:: DATA SUPPLIED

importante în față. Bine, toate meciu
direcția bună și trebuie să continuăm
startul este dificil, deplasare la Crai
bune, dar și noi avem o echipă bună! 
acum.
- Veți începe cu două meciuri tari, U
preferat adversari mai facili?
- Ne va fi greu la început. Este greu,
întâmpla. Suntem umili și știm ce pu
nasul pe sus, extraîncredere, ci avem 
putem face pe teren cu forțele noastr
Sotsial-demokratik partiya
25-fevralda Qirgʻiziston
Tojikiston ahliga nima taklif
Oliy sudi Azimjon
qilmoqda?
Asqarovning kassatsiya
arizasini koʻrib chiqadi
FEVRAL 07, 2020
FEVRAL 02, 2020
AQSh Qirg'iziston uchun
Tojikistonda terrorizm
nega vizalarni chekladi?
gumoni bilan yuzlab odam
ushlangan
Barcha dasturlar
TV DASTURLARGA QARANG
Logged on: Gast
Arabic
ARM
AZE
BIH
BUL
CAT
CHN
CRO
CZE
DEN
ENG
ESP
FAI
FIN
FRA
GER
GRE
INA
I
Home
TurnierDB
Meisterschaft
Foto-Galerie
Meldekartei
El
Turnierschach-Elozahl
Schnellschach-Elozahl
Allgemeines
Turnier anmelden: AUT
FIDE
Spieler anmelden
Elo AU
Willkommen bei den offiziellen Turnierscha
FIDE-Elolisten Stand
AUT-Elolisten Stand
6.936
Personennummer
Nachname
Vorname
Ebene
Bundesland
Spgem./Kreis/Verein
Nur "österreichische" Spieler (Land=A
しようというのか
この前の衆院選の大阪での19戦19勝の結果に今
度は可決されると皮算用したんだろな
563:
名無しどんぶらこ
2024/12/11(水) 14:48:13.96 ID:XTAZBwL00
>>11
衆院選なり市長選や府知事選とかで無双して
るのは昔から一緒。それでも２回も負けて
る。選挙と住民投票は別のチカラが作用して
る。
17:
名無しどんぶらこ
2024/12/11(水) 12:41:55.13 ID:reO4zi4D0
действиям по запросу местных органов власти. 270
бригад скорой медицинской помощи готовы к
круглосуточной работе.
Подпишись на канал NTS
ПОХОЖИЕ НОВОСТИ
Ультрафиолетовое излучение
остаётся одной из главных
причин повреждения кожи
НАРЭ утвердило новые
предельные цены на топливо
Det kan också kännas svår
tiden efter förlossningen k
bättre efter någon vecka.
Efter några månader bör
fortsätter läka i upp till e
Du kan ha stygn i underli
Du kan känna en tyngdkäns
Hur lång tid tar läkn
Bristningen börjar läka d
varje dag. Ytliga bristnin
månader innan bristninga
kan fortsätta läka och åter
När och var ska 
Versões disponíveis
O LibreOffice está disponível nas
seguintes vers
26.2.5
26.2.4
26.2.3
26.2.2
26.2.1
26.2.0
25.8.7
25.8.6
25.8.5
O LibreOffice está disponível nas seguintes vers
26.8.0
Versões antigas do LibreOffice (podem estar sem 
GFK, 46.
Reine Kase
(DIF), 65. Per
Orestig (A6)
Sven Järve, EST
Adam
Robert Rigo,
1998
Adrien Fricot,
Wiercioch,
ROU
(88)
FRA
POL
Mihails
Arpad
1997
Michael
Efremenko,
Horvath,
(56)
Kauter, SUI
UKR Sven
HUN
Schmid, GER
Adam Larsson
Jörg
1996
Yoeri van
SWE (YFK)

::::

Count the lines in the items above that contain the string "bună", treating uppercase and lowercase letters as distinct. Give only the number.

2